Given that the mean of the observations ${x, y, 1, 2, 4, 5}$ is 5, we get the equation:

$x + y + 1 + 2 + 4 + 5 = 6 \cdot 5 \Rightarrow x + y = 18$ ..........$(1)$

We are also given that the variance of the observations is 10. Using the formula for variance, we have:

$V = \frac{\Sigma x_i^2}{n} - \bar{x}^2$, where $n$ is the number of observations, and $\bar{x}$ is the mean.
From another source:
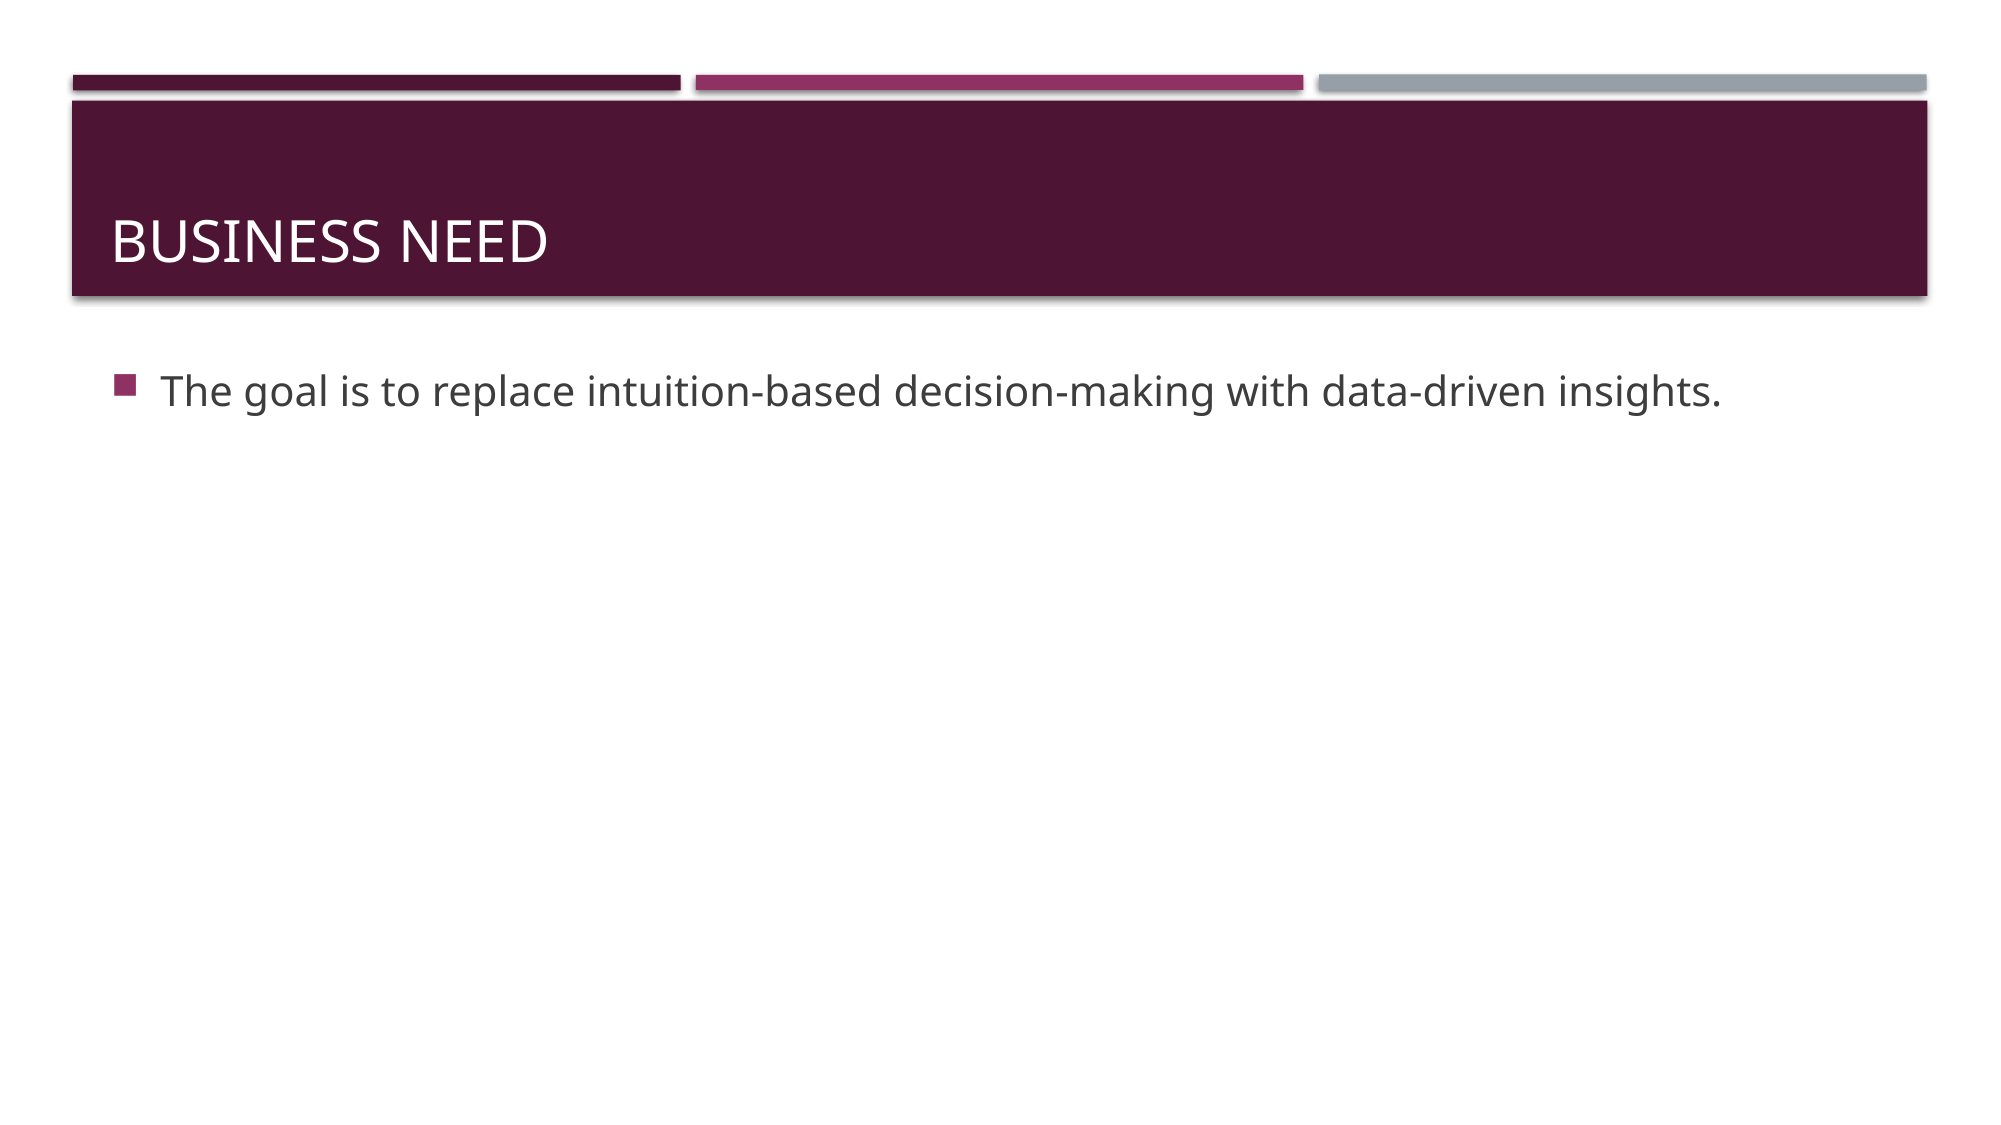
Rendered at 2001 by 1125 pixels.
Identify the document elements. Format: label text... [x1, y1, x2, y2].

title Business Need [95, 115, 1905, 282]
list The goal is to replace intuition-based decision-making with data-driven insights. [95, 357, 1905, 962]
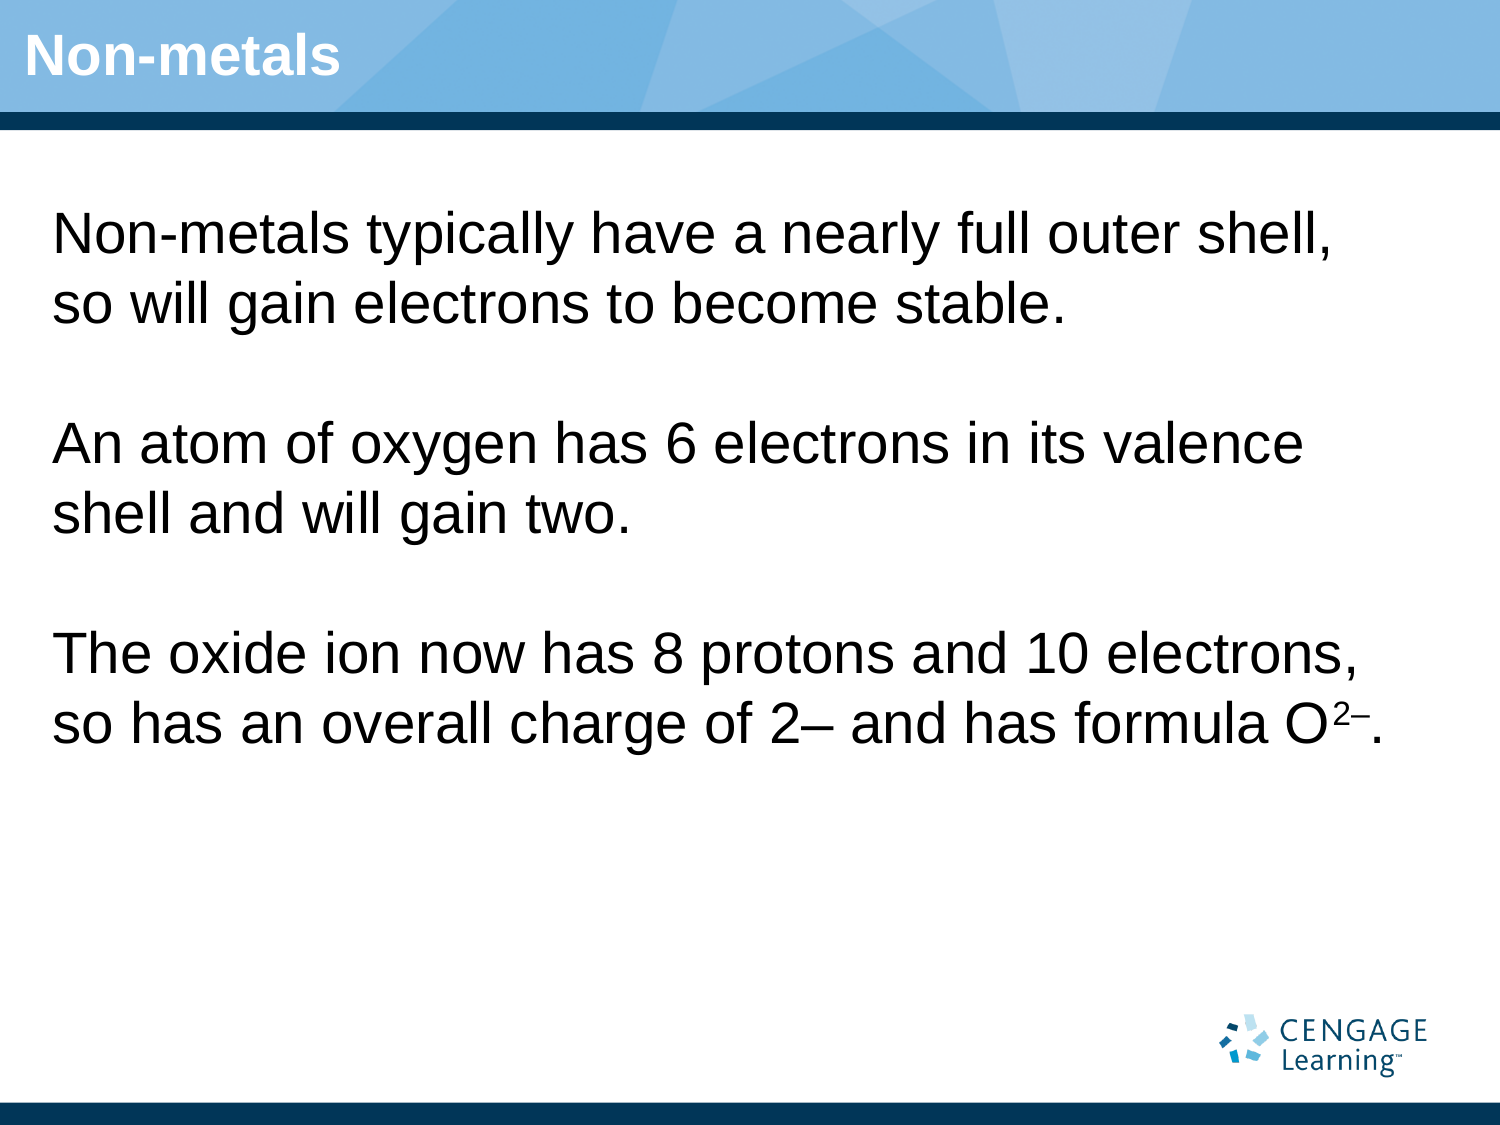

Substituting the given values in the variance formula, we get:

$10 = \frac{\Sigma x_i^2}{6} - 5^2 = \frac{\Sigma x_i^2}{6} - 25 \Rightarrow \Sigma x_i^2 = 210$.

Here, $\Sigma x_i^2$ is the sum of the squares of all the observations, thus:

$x^2 + y^2 + 1 + 4 + 16 + 25 = 210 \Rightarrow x^2 + y^2 = 164$ .........$(2)$

By solving the system of equations $(1)$ and $(2)$, we get $x = 8$ and $y = 10$.

Now, the mean deviation about the mean ($\bar{x} = 5$) is calculated by taking the average of the absolute differences of each observation from the mean:

$MD(5) = \frac{1}{6} [|1-5| + |2-5| + |4-5| + |5-5| + |8-5| + |10-5|] = \frac{16}{6} = \frac{8}{3}$.

So, the mean deviation about the mean is $\frac{8}{3}$, and the correct answer is Option B, $\frac{8}{3}$.